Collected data

★ ★ ★ ★ ★ ★ ★

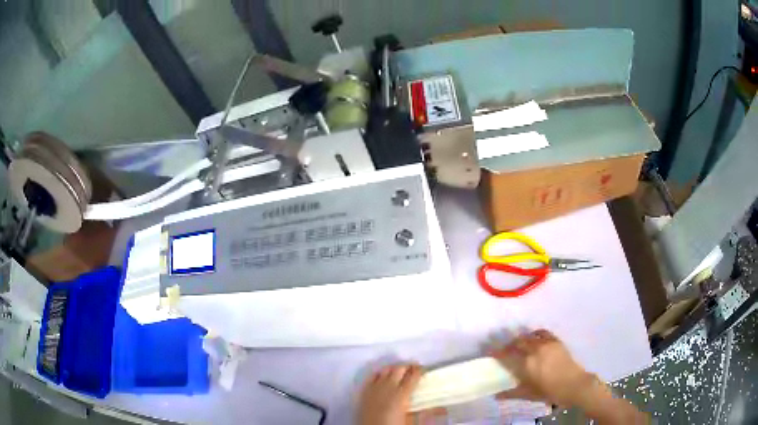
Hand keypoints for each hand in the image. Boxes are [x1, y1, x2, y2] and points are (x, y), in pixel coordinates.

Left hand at [357, 364, 422, 424]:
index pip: (413, 375)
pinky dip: (380, 373)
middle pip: (399, 368)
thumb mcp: (412, 421)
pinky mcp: (364, 391)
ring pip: (385, 369)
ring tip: (400, 372)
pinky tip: (383, 376)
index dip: (420, 370)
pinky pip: (372, 376)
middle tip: (414, 369)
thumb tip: (443, 409)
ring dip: (394, 368)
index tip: (424, 369)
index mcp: (401, 394)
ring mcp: (374, 388)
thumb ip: (428, 413)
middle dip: (408, 366)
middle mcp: (387, 387)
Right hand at [491, 329, 598, 407]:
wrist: (574, 384)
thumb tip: (496, 396)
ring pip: (528, 336)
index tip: (488, 351)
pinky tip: (533, 338)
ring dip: (519, 339)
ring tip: (516, 344)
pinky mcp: (555, 341)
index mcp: (525, 364)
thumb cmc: (549, 392)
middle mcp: (534, 350)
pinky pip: (541, 333)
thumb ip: (511, 393)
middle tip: (502, 349)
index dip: (495, 352)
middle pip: (516, 342)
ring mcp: (546, 344)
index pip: (505, 355)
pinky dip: (534, 334)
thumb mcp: (528, 394)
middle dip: (506, 344)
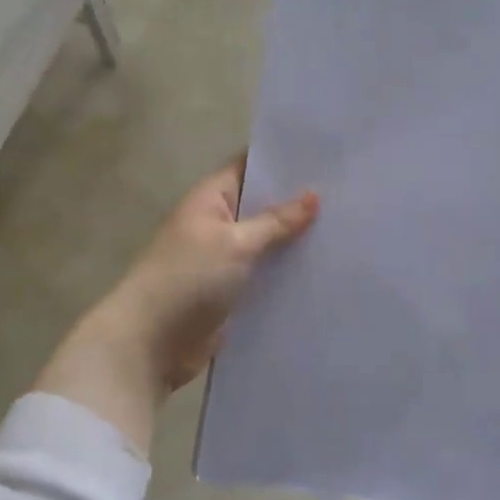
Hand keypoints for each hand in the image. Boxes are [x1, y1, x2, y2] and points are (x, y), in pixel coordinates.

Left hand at [35, 161, 318, 455]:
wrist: (150, 343)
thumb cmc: (187, 279)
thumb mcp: (235, 243)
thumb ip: (275, 221)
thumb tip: (313, 195)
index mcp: (210, 199)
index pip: (249, 166)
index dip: (283, 161)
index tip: (326, 157)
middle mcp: (217, 224)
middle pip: (261, 206)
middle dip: (298, 204)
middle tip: (349, 196)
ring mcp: (223, 260)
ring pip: (266, 244)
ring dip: (295, 243)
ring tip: (347, 232)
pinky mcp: (230, 293)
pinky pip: (264, 276)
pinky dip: (286, 275)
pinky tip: (323, 272)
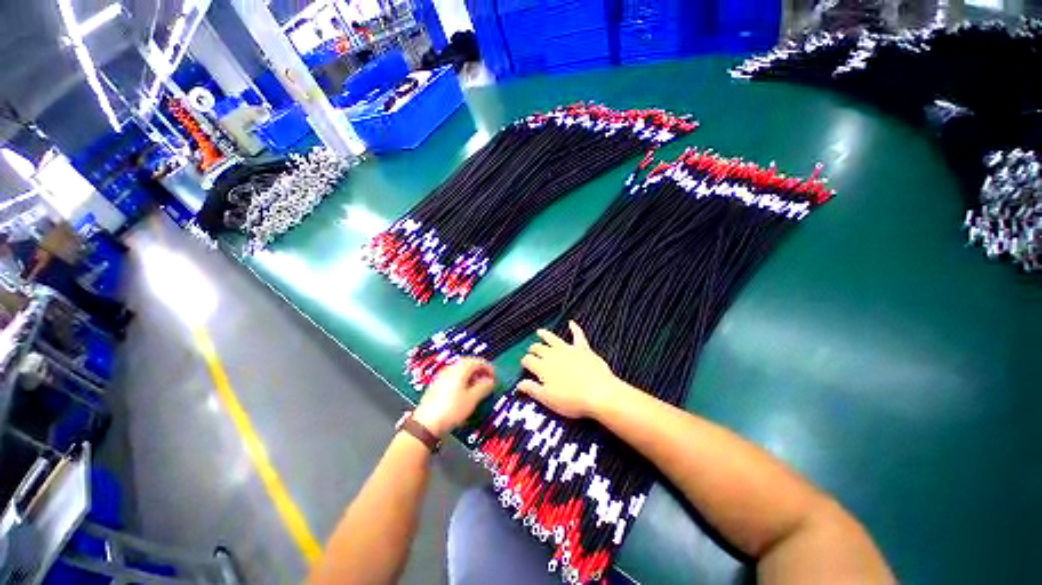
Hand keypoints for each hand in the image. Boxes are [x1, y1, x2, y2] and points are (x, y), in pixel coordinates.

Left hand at [413, 358, 494, 436]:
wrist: (425, 424)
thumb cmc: (451, 409)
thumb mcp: (472, 399)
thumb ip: (483, 387)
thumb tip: (491, 381)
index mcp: (460, 369)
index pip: (477, 361)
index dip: (488, 368)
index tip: (494, 377)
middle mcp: (450, 369)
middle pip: (468, 363)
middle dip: (479, 370)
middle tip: (487, 381)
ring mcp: (442, 376)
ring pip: (460, 370)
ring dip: (471, 375)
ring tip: (477, 387)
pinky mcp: (436, 385)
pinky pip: (453, 377)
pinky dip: (462, 380)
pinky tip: (464, 392)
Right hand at [518, 321, 619, 418]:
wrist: (598, 393)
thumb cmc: (571, 400)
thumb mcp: (547, 399)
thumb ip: (532, 389)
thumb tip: (518, 384)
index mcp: (542, 367)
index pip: (528, 360)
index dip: (525, 362)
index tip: (524, 365)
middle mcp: (553, 355)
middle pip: (538, 348)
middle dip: (533, 349)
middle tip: (531, 351)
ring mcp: (568, 349)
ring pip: (553, 338)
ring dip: (545, 334)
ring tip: (539, 332)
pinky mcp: (583, 349)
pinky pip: (578, 335)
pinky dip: (574, 328)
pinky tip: (571, 323)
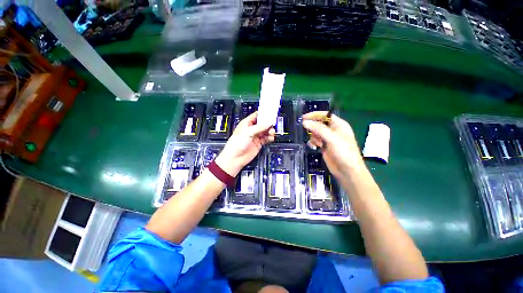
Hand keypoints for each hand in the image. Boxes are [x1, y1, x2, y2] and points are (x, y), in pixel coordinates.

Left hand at [215, 112, 274, 176]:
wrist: (235, 157)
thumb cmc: (237, 143)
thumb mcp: (248, 132)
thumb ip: (259, 127)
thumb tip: (268, 123)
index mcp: (247, 123)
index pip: (256, 116)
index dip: (263, 114)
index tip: (270, 114)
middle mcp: (251, 129)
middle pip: (262, 124)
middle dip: (268, 124)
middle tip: (273, 124)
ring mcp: (255, 136)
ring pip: (265, 131)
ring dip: (270, 131)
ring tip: (272, 132)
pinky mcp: (258, 143)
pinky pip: (266, 139)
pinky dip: (270, 138)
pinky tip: (271, 138)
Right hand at [302, 111, 364, 178]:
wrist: (347, 171)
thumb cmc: (343, 152)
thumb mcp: (332, 138)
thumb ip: (318, 129)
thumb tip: (304, 122)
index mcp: (339, 125)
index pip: (325, 115)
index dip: (314, 115)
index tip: (303, 118)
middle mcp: (333, 130)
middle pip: (319, 124)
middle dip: (313, 127)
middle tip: (309, 132)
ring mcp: (328, 139)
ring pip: (316, 132)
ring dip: (313, 136)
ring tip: (317, 143)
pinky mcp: (324, 146)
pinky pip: (315, 140)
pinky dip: (313, 142)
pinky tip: (315, 147)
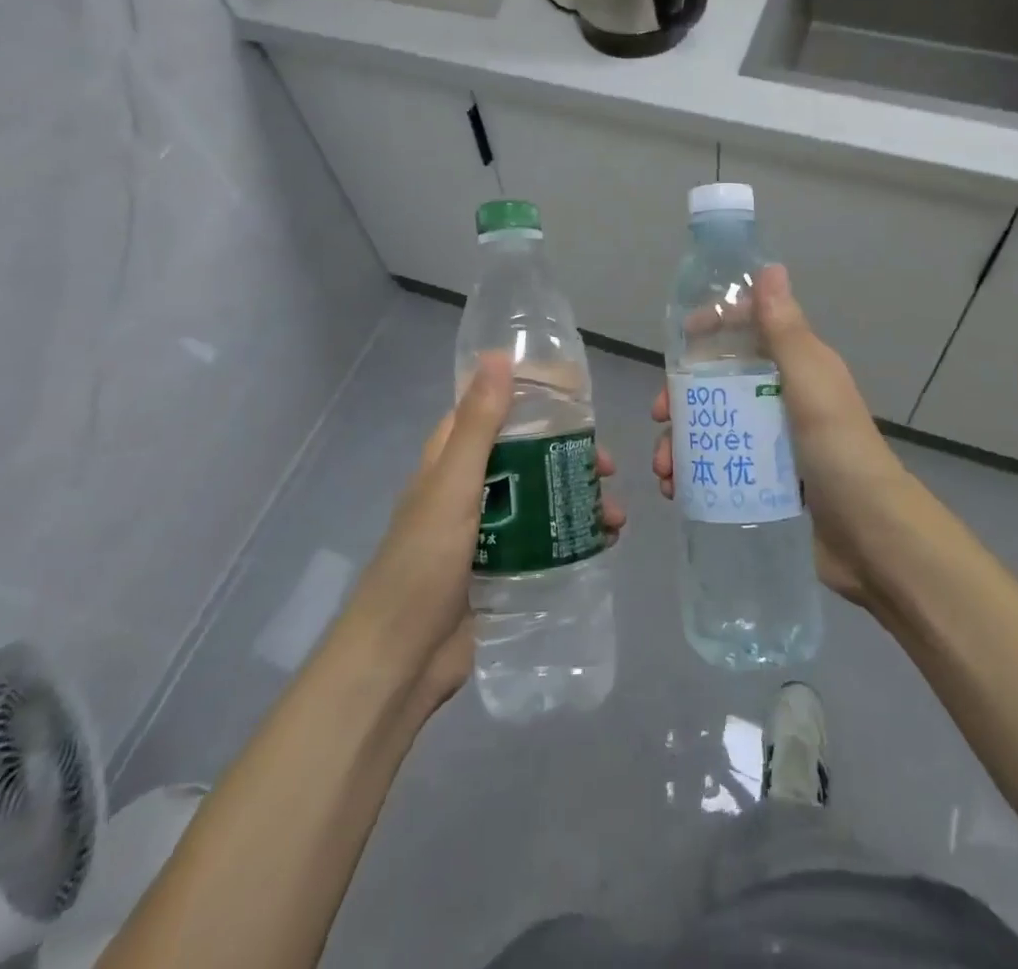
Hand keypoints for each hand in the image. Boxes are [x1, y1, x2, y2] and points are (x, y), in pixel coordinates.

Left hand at [348, 353, 623, 714]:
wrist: (401, 660)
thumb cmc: (423, 563)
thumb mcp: (452, 486)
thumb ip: (479, 425)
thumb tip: (499, 356)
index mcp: (449, 462)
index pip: (490, 412)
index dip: (530, 399)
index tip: (575, 397)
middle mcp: (469, 490)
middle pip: (526, 456)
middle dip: (568, 456)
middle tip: (607, 465)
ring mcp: (487, 532)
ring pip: (541, 499)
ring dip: (578, 499)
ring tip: (615, 515)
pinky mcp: (504, 568)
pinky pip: (545, 540)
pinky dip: (575, 536)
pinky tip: (605, 543)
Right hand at [653, 265, 912, 606]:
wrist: (872, 539)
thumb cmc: (839, 451)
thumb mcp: (812, 383)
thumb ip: (786, 330)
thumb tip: (769, 268)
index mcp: (798, 368)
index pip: (750, 331)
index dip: (715, 327)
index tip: (680, 340)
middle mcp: (784, 399)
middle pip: (720, 382)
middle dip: (683, 395)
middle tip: (661, 416)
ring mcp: (774, 442)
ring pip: (714, 426)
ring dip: (681, 441)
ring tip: (665, 470)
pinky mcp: (766, 481)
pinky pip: (719, 465)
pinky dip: (693, 473)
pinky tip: (676, 489)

★ ★ ★ ★ ★ ★ ★

* _Work to complete_
Scan the entries above for the string "wrist" and copy each line that contains it.

* _Exercise response_
wrist: (574, 384)
wrist: (150, 343)
wrist: (425, 424)
wrist: (598, 393)
wrist: (235, 157)
wrist: (347, 171)
wrist: (401, 660)
wrist: (872, 539)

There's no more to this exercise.